The high cost of gun ownership

Economist like to talk about negative externalities; actions by individuals or organizations that create costs for those that are not directly involved. Air pollution is usually the best example; the smog created by a coal plant creates a health cost in the community surrounding it that the owners of the plant do not pay.

Crime is also the source of negative externalities. A robbery or assault have Glock17negative effects beyond the the people directly involved: it affects property values, increase policing costs, and has a real effect in everyone else´s taxes. Gun violence is a big part of those costs, obviously, although they are sometimes hard to quantify.

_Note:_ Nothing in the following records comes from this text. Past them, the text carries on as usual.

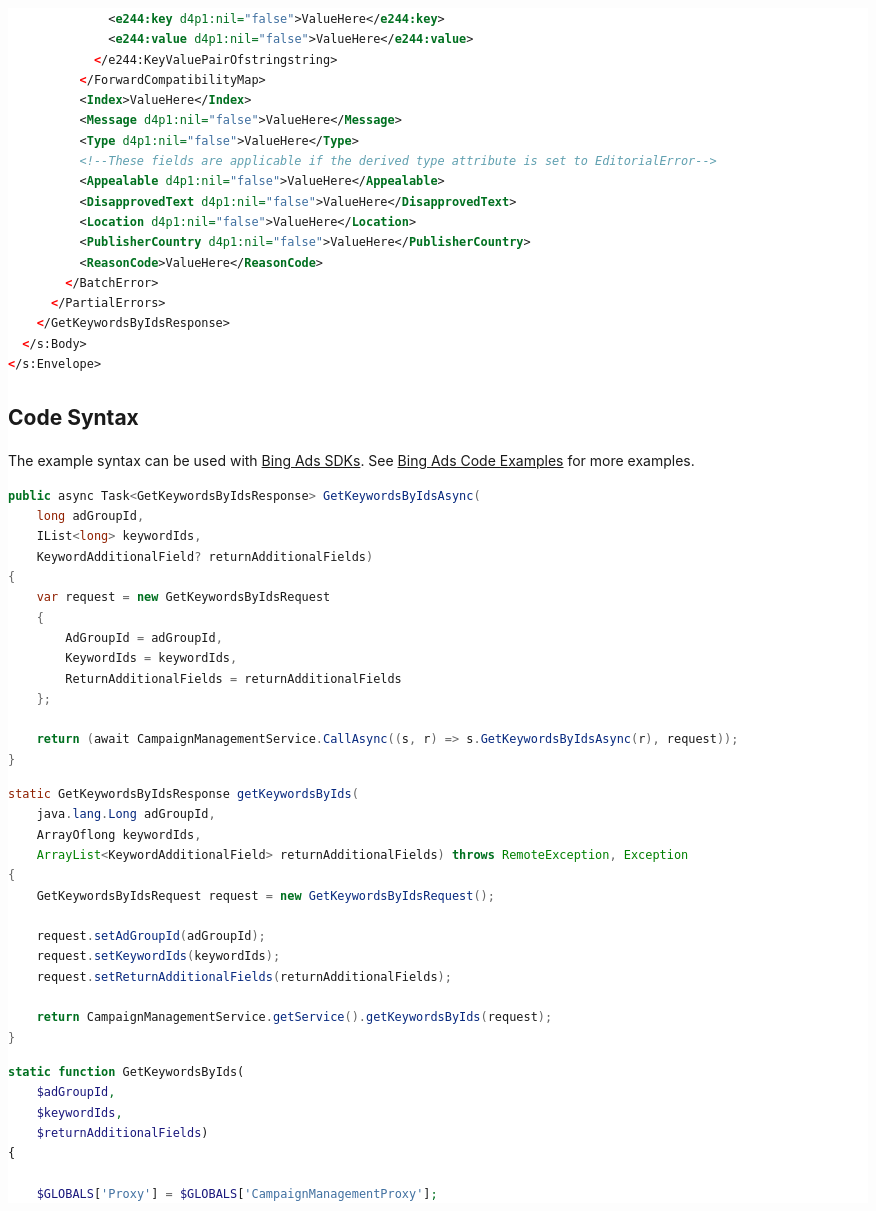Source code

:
 ```xml
              <e244:key d4p1:nil="false">ValueHere</e244:key>
              <e244:value d4p1:nil="false">ValueHere</e244:value>
            </e244:KeyValuePairOfstringstring>
          </ForwardCompatibilityMap>
          <Index>ValueHere</Index>
          <Message d4p1:nil="false">ValueHere</Message>
          <Type d4p1:nil="false">ValueHere</Type>
          <!--These fields are applicable if the derived type attribute is set to EditorialError-->
          <Appealable d4p1:nil="false">ValueHere</Appealable>
          <DisapprovedText d4p1:nil="false">ValueHere</DisapprovedText>
          <Location d4p1:nil="false">ValueHere</Location>
          <PublisherCountry d4p1:nil="false">ValueHere</PublisherCountry>
          <ReasonCode>ValueHere</ReasonCode>
        </BatchError>
      </PartialErrors>
    </GetKeywordsByIdsResponse>
  </s:Body>
</s:Envelope>
```

## <a name="example"></a>Code Syntax
The example syntax can be used with [Bing Ads SDKs](~/guides/client-libraries.md). See [Bing Ads Code Examples](~/guides/code-examples.md) for more examples.
```csharp
public async Task<GetKeywordsByIdsResponse> GetKeywordsByIdsAsync(
	long adGroupId,
	IList<long> keywordIds,
	KeywordAdditionalField? returnAdditionalFields)
{
	var request = new GetKeywordsByIdsRequest
	{
		AdGroupId = adGroupId,
		KeywordIds = keywordIds,
		ReturnAdditionalFields = returnAdditionalFields
	};

	return (await CampaignManagementService.CallAsync((s, r) => s.GetKeywordsByIdsAsync(r), request));
}
```
```java
static GetKeywordsByIdsResponse getKeywordsByIds(
	java.lang.Long adGroupId,
	ArrayOflong keywordIds,
	ArrayList<KeywordAdditionalField> returnAdditionalFields) throws RemoteException, Exception
{
	GetKeywordsByIdsRequest request = new GetKeywordsByIdsRequest();

	request.setAdGroupId(adGroupId);
	request.setKeywordIds(keywordIds);
	request.setReturnAdditionalFields(returnAdditionalFields);

	return CampaignManagementService.getService().getKeywordsByIds(request);
}
```
```php
static function GetKeywordsByIds(
	$adGroupId,
	$keywordIds,
	$returnAdditionalFields)
{

	$GLOBALS['Proxy'] = $GLOBALS['CampaignManagementProxy'];
```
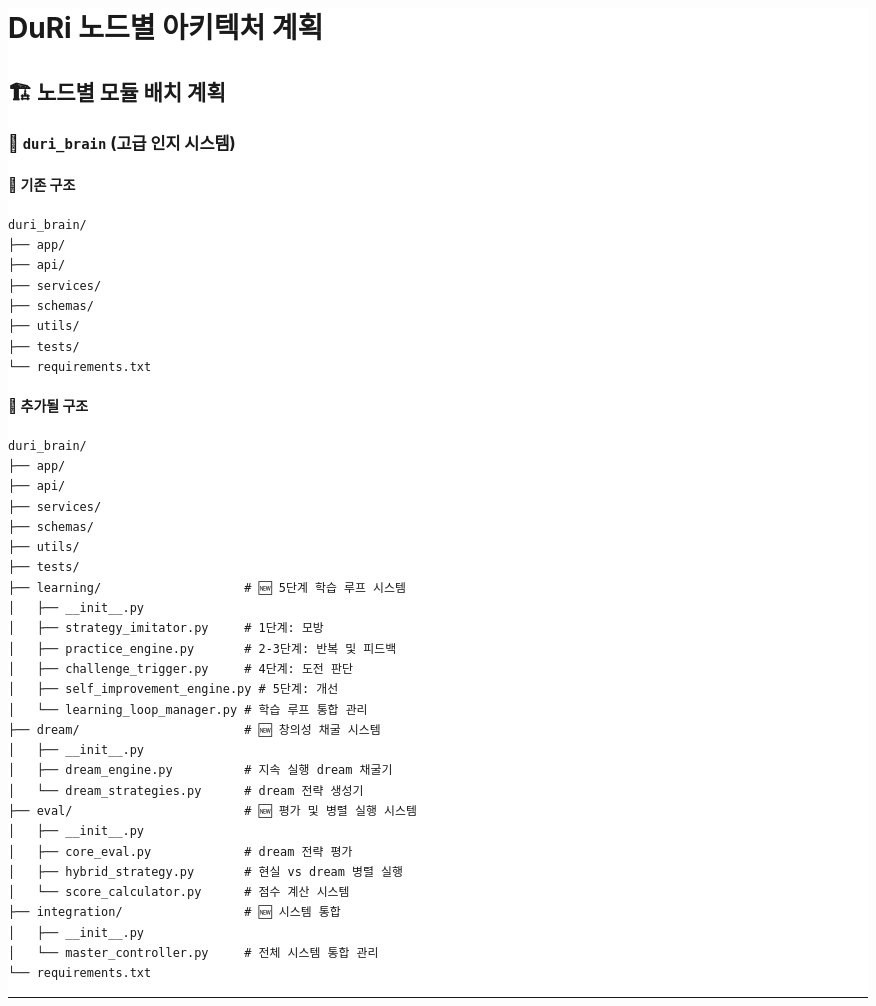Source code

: # DuRi 노드별 아키텍처 계획

## 🏗️ **노드별 모듈 배치 계획**

### **🧠 `duri_brain` (고급 인지 시스템)**

#### **📁 기존 구조**
```
duri_brain/
├── app/
├── api/
├── services/
├── schemas/
├── utils/
├── tests/
└── requirements.txt
```

#### **📁 추가될 구조**
```
duri_brain/
├── app/
├── api/
├── services/
├── schemas/
├── utils/
├── tests/
├── learning/                    # 🆕 5단계 학습 루프 시스템
│   ├── __init__.py
│   ├── strategy_imitator.py     # 1단계: 모방
│   ├── practice_engine.py       # 2-3단계: 반복 및 피드백
│   ├── challenge_trigger.py     # 4단계: 도전 판단
│   ├── self_improvement_engine.py # 5단계: 개선
│   └── learning_loop_manager.py # 학습 루프 통합 관리
├── dream/                       # 🆕 창의성 채굴 시스템
│   ├── __init__.py
│   ├── dream_engine.py          # 지속 실행 dream 채굴기
│   └── dream_strategies.py      # dream 전략 생성기
├── eval/                        # 🆕 평가 및 병렬 실행 시스템
│   ├── __init__.py
│   ├── core_eval.py             # dream 전략 평가
│   ├── hybrid_strategy.py       # 현실 vs dream 병렬 실행
│   └── score_calculator.py      # 점수 계산 시스템
├── integration/                 # 🆕 시스템 통합
│   ├── __init__.py
│   └── master_controller.py     # 전체 시스템 통합 관리
└── requirements.txt
```

---
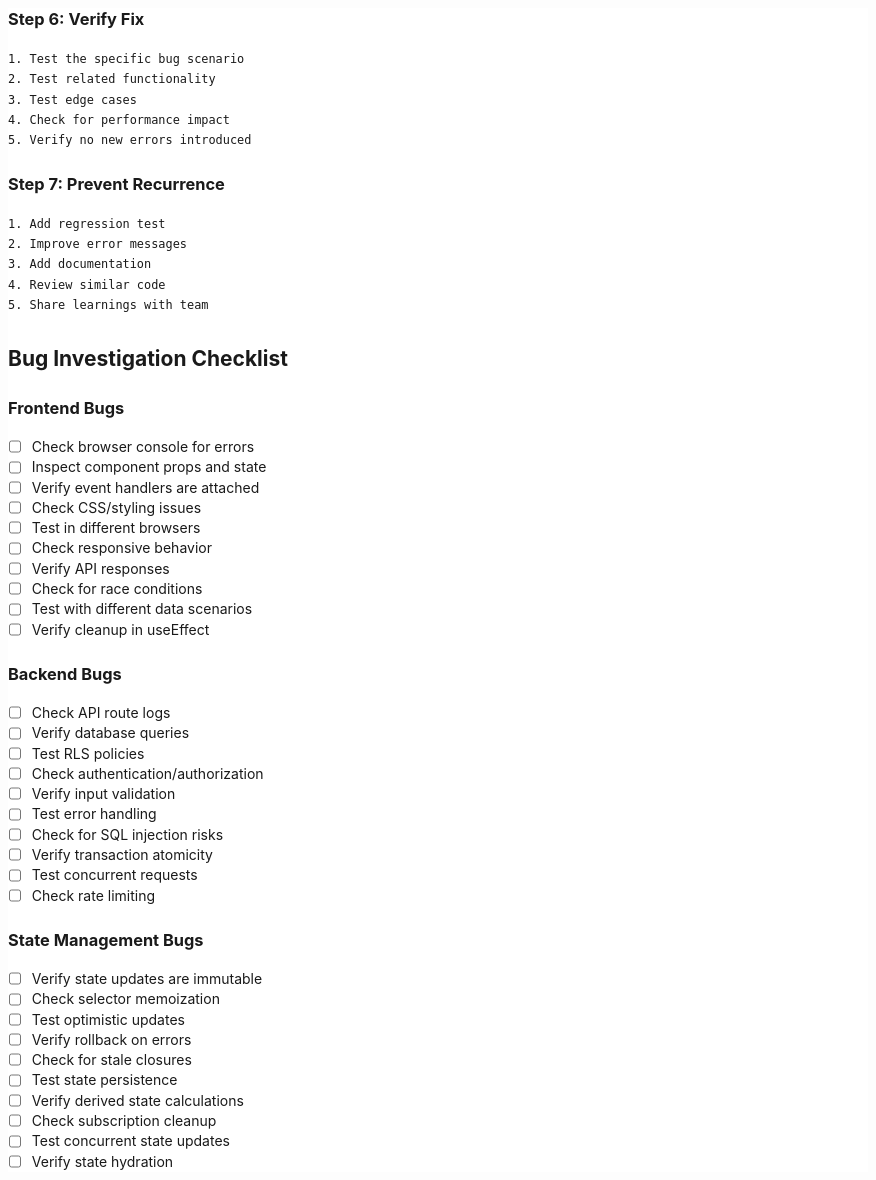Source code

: ### Step 6: Verify Fix
```
1. Test the specific bug scenario
2. Test related functionality
3. Test edge cases
4. Check for performance impact
5. Verify no new errors introduced
```

### Step 7: Prevent Recurrence
```
1. Add regression test
2. Improve error messages
3. Add documentation
4. Review similar code
5. Share learnings with team
```

## Bug Investigation Checklist

### Frontend Bugs
- [ ] Check browser console for errors
- [ ] Inspect component props and state
- [ ] Verify event handlers are attached
- [ ] Check CSS/styling issues
- [ ] Test in different browsers
- [ ] Check responsive behavior
- [ ] Verify API responses
- [ ] Check for race conditions
- [ ] Test with different data scenarios
- [ ] Verify cleanup in useEffect

### Backend Bugs
- [ ] Check API route logs
- [ ] Verify database queries
- [ ] Test RLS policies
- [ ] Check authentication/authorization
- [ ] Verify input validation
- [ ] Test error handling
- [ ] Check for SQL injection risks
- [ ] Verify transaction atomicity
- [ ] Test concurrent requests
- [ ] Check rate limiting

### State Management Bugs
- [ ] Verify state updates are immutable
- [ ] Check selector memoization
- [ ] Test optimistic updates
- [ ] Verify rollback on errors
- [ ] Check for stale closures
- [ ] Test state persistence
- [ ] Verify derived state calculations
- [ ] Check subscription cleanup
- [ ] Test concurrent state updates
- [ ] Verify state hydration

What we can say for sure, however, is that they are not at all trivial: David Hemenway, on a recent book on the subject, points out that gun shot wounds in the leading uninsured expense for hospitals in the US. Most uninsured expenses end up paid by the states, so gun wounds end up costing money to taxpayers.

High crime rates have real social costs - costs that go beyond the cities where most of those crimes are committed. Putting an end to gun violence, consequently, it is not just a matter of safety; it is also a way to save money. As Hemenway points out, it is not just a matter of 2nd amendment rights; the same way regulations and public policy have dramatically reduced traffic fatalities without infringing on the right to operate motor vehicles, gun regulation should be tackled as a matter of public health, not just prohibition or clumsy weapon bans.

What should be clear by now is that gun ownership has a social cost that goes well beyond the cost of buying a weapon. It is the time to take them into account and work to reduce the price for all us.